Fantasic idea and implementation. My timeline on here compared to twitter.com looks more sane and inteligent without those recommendations of 'X liked this tweet', and all the news topics. I assume that's because it's getting the raw feed.

I also love low-fi websites like this. I think websites shouldn't be a large drain on resources, and should embrace standard HTML as much as possible.

This has the opportunity to curve timewasting scrolling by making it more a periodical read. As such, I'd like the return of the timestamps and to implement hourly pagination, so that there's an 'end' point and a easy bookmark to start where you left off.


Thank you for the feedback. Glad you like this. Yes, I was spending way too much time because of the endless feed and scroll. I was seeing more things I didn't subscribe to (follow) than what I subscribed to. So I created this app.

The timestamp idea is great. I will look into implementing it next. It's always nice to have a start and an end. Maybe I will add a setting where the user can specify how frequently they want to fetch new items.
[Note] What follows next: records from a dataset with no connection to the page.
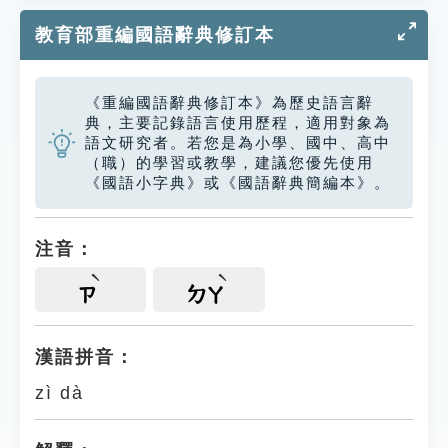
教育部重編國語辭典修訂本
《重編國語辭典修訂本》為歷史語言辭
典，主要記錄語言使用歷程，適用對象為
語文研究者。若您是為小學、國中、高中
（職）的學習或教學，建議您優先使用
《國語小字典》或《國語辭典簡編本》。
注音：
ㄗ
ㄉㄚ
漢語拼音：
zì dà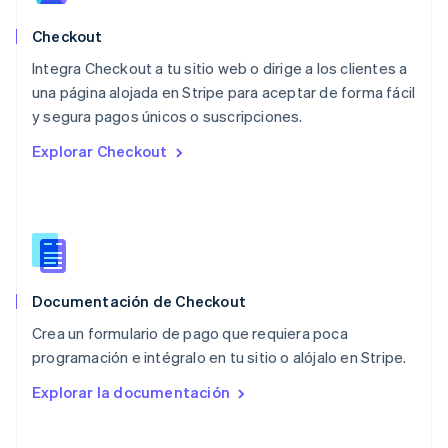
México
Español
English
Checkout
Noruega
Integra Checkout a tu sitio web o dirige a los clientes a
English
una página alojada en Stripe para aceptar de forma fácil
Nueva Zelandia
English
y segura pagos únicos o suscripciones.
Países Bajos
Explorar Checkout
Nederlands
English
Polonia
English
Portugal
Português
English
RAE de Hong Kong, China
English
简体中文
Documentación de Checkout
Reino Unido
English
Crea un formulario de pago que requiera poca
República Checa
programación e intégralo en tu sitio o alójalo en Stripe.
English
Rumania
Explorar la documentación
English
Singapur
English
简体中文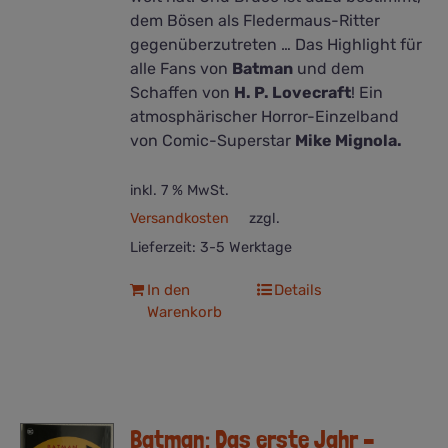
dem Bösen als Fledermaus-Ritter
gegenüberzutreten … Das Highlight für
alle Fans von
Batman
und dem
Schaffen von
H. P. Lovecraft
! Ein
atmosphärischer Horror-Einzelband
von Comic-Superstar
Mike Mignola.
inkl. 7 % MwSt.
Versandkosten
zzgl.
Lieferzeit:
3-5 Werktage
In den
Details
Warenkorb
Batman: Das erste Jahr –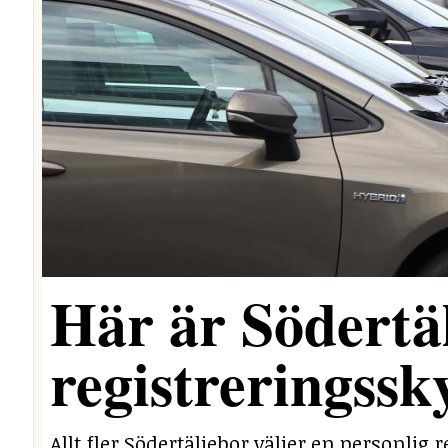
Här är Södertäl
registreringssk
Allt fler Södertäljebor väljer en personlig r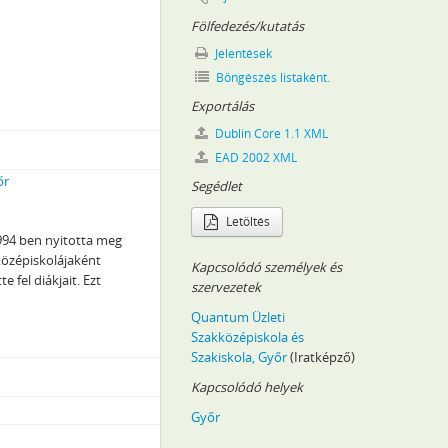
Fölfedezés/kutatás
Jelentések
i szervei, 1919
Böngészés listaként.
Exportálás
–2010
Dublin Core 1.1 XML
EAD 2002 XML
őr
Segédlet
Letöltés
994 ben nyitotta meg
özépiskolájaként
Kapcsolódó személyek és
 fel diákjait. Ezt
szervezetek
Quantum Üzleti
Szakközépiskola és
Szakiskola, Győr
(Iratképző)
Kapcsolódó helyek
Győr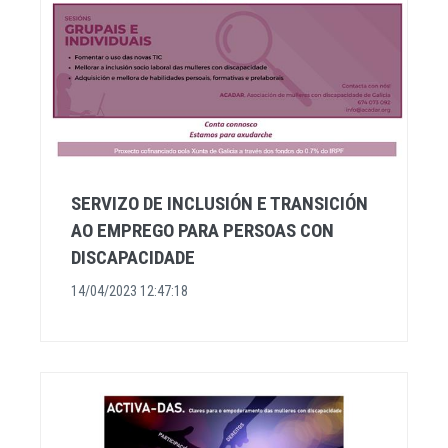
SERVIZO DE INCLUSIÓN E TRANSICIÓN
AO EMPREGO PARA PERSOAS CON
DISCAPACIDADE
14/04/2023 12:47:18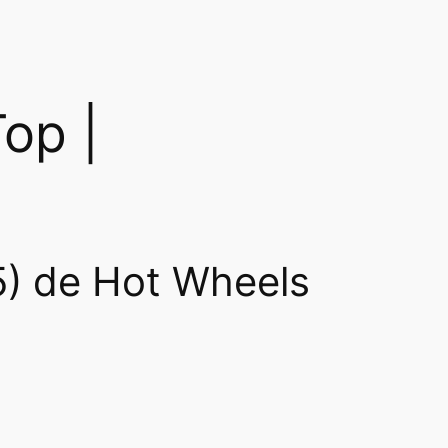
op |
5) de Hot Wheels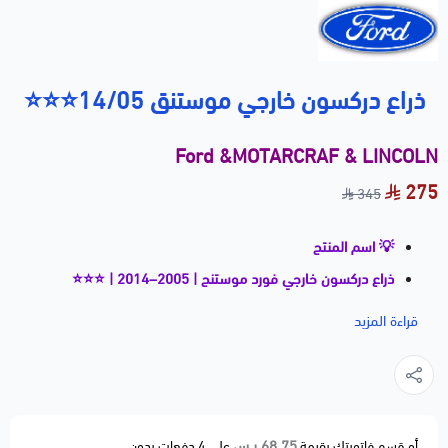
ذراع دركسون خارجي موستنق 14/05⭐⭐⭐
Ford &MOTARCRAF & LINCOLN
275
345
💡 اسم المنتج
ذراع دركسون خارجي فورد موستنج | 2005–2014 | ⭐⭐⭐
📝 وصف مختصر
قراءة المزيد
ذراع دركسون خارجي (Outer Tie Rod End) بجودة ⭐⭐⭐،
يربط الذراع الداخلي بالعجلة الأمامية ويساهم في توجيه
السيارة بثبات ودقة.
القطعة بديلة مطابقة لمواصفات الوكالة OEM Fitment
68.75 ر.س
أو قسم فاتورتك بقيمة
على
4
دفعات بدون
An alert for you: the donate link leads to a “404 Not Found” page on buymeacoffee.


Ah thanks. It should be fixed now.


If this writing is what the author brings to the table, I think they are more than capable of writing a useful blog. And with more writing, it will only get better.
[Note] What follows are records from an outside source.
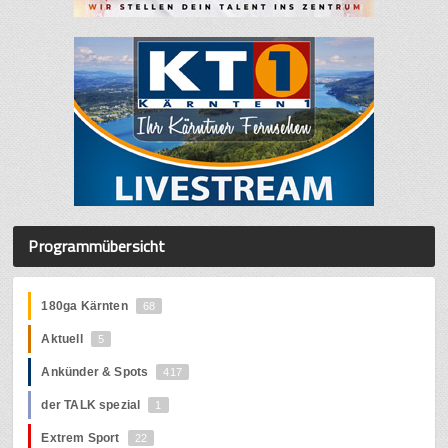
Programmübersicht
180ga Kärnten
68
Aktuell
5
Ankünder & Spots
417
der TALK spezial
1
Extrem Sport
22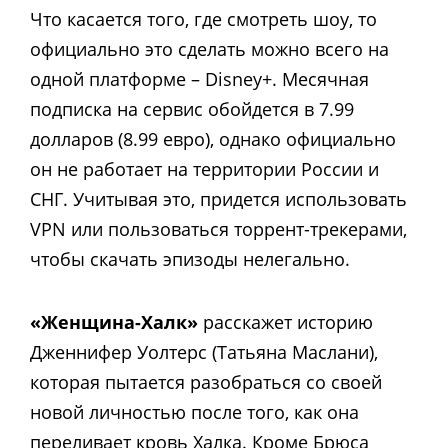
Что касается того, где смотреть шоу, то
официально это сделать можно всего на
одной платформе – Disney+. Месячная
подписка на сервис обойдется в 7.99
долларов (8.99 евро), однако официально
он не работает на территории России и
СНГ. Учитывая это, придется использовать
VPN или пользоваться торрент-трекерами,
чтобы скачать эпизоды нелегально.
«Женщина-Халк»
расскажет историю
Дженнифер Уолтерс (Татьяна Маслани),
которая пытается разобраться со своей
новой личностью после того, как она
переливает кровь Халка. Кроме Брюса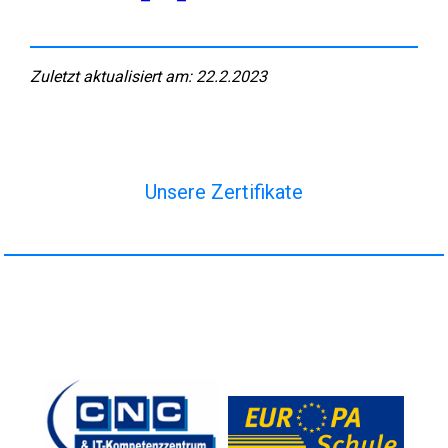
Zuletzt aktualisiert am: 22.2.2023
Unsere Zertifikate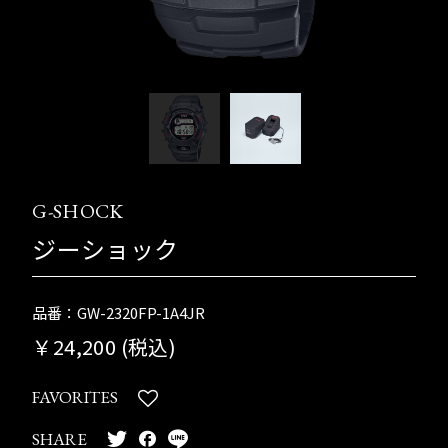
G-SHOCK
ジーショック
品番：GW-2320FP-1A4JR
￥24,200 (税込)
FAVORITES
SHARE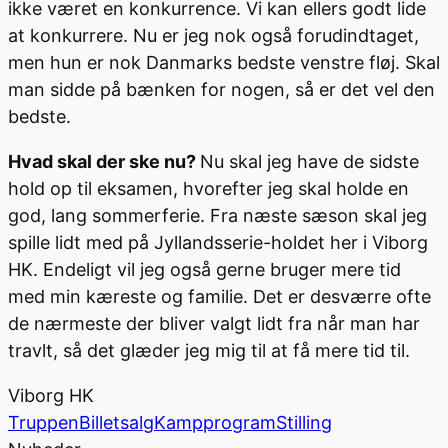
ikke været en konkurrence. Vi kan ellers godt lide
at konkurrere. Nu er jeg nok også forudindtaget,
men hun er nok Danmarks bedste venstre fløj. Skal
man sidde på bænken for nogen, så er det vel den
bedste.
Hvad skal der ske nu?
Nu skal jeg have de sidste
hold op til eksamen, hvorefter jeg skal holde en
god, lang sommerferie. Fra næste sæson skal jeg
spille lidt med på Jyllandsserie-holdet her i Viborg
HK. Endeligt vil jeg også gerne bruger mere tid
med min kæreste og familie. Det er desværre ofte
de nærmeste der bliver valgt lidt fra når man har
travlt, så det glæder jeg mig til at få mere tid til.
Viborg HK
Truppen
Billetsalg
Kampprogram
Stilling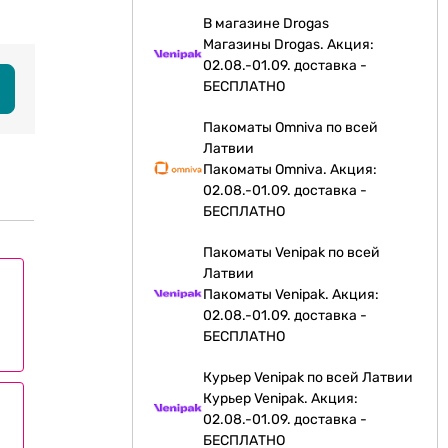
В магазине Drogas
Магазины Drogas. Акция:
02.08.-01.09. доставка -
БЕСПЛАТНО
Пакоматы Omniva по всей
Латвии
Пакоматы Omniva. Акция:
02.08.-01.09. доставка -
БЕСПЛАТНО
Пакоматы Venipak по всей
Латвии
Пакоматы Venipak. Акция:
02.08.-01.09. доставка -
.
БЕСПЛАТНО
Курьер Venipak по всей Латвии
Курьер Venipak. Акция:
02.08.-01.09. доставка -
БЕСПЛАТНО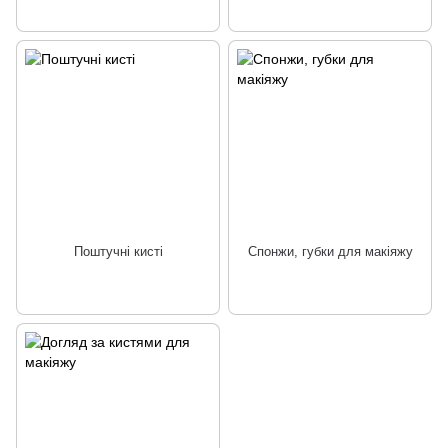
Поштучні кисті
Спонжи, губки для макіяжу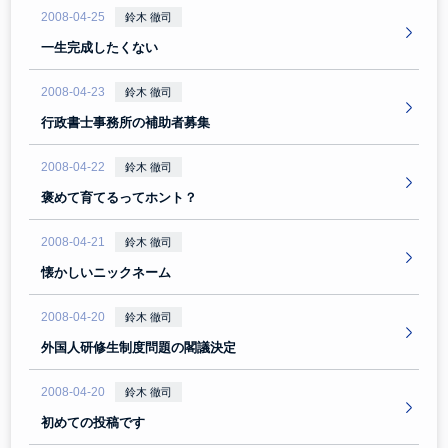
2008-04-25
鈴木 徹司
一生完成したくない
2008-04-23
鈴木 徹司
行政書士事務所の補助者募集
2008-04-22
鈴木 徹司
褒めて育てるってホント？
2008-04-21
鈴木 徹司
懐かしいニックネーム
2008-04-20
鈴木 徹司
外国人研修生制度問題の閣議決定
2008-04-20
鈴木 徹司
初めての投稿です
> It feels as if I should have great things to say about... stuff... and yet I don't. Every opinion I have is a copy of a copy of a copy of the first 5 top-level comments on a reddit-slash-hacker-news comment section.

Almost everything that's said or written is a copy of a copy of a copy. But as a reader, your 5th level copy might be the first time I'm encountering that particular idea. If only one person says something, the chances of me finding it are negligible. If a thousand people say the same thing, it significantly increases the chances of me finding it.


Thank you. I used to use WhatsApp at first, then I started using Notion. But anything I tried always required me to do more than a few clicks.